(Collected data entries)

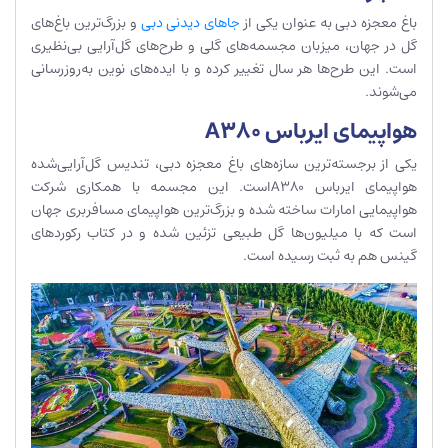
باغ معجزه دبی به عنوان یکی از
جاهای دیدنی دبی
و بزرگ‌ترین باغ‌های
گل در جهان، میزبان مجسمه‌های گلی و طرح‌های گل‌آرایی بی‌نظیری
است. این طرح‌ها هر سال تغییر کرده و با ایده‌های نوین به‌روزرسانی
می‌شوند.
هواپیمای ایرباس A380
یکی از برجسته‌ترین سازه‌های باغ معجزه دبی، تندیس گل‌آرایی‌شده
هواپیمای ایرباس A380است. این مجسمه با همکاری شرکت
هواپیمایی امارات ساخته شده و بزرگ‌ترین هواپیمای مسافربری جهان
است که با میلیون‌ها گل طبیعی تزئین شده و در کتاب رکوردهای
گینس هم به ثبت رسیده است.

...

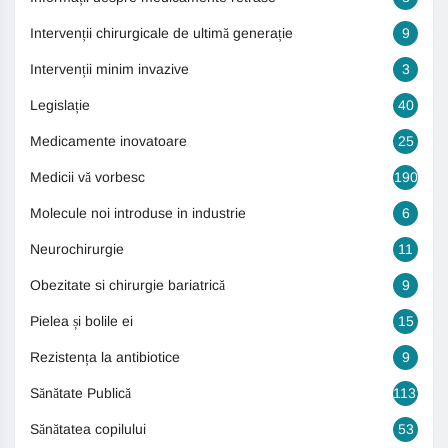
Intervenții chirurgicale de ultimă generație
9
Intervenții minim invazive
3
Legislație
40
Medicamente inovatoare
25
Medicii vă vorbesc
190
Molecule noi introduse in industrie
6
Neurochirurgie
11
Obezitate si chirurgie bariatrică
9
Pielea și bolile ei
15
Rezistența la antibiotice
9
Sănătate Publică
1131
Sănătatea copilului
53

--

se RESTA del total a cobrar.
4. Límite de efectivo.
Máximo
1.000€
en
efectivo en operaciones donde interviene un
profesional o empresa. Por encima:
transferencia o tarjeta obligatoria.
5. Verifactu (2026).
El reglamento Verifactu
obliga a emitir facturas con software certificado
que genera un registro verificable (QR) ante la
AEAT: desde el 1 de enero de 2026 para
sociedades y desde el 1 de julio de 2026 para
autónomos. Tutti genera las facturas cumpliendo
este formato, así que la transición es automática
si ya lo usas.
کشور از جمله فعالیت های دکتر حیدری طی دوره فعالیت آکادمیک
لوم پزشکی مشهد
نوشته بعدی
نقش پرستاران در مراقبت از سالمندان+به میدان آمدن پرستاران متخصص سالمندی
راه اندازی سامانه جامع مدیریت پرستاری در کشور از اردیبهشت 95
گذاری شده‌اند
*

Task item:
Where a line above holds the string "هواپیمای", copy that line.

Finished task:
هواپیمای ایرباس A380
هواپیمای ایرباس A380است. این مجسمه با همکاری شرکت
هواپیمایی امارات ساخته شده و بزرگ‌ترین هواپیمای مسافربری جهان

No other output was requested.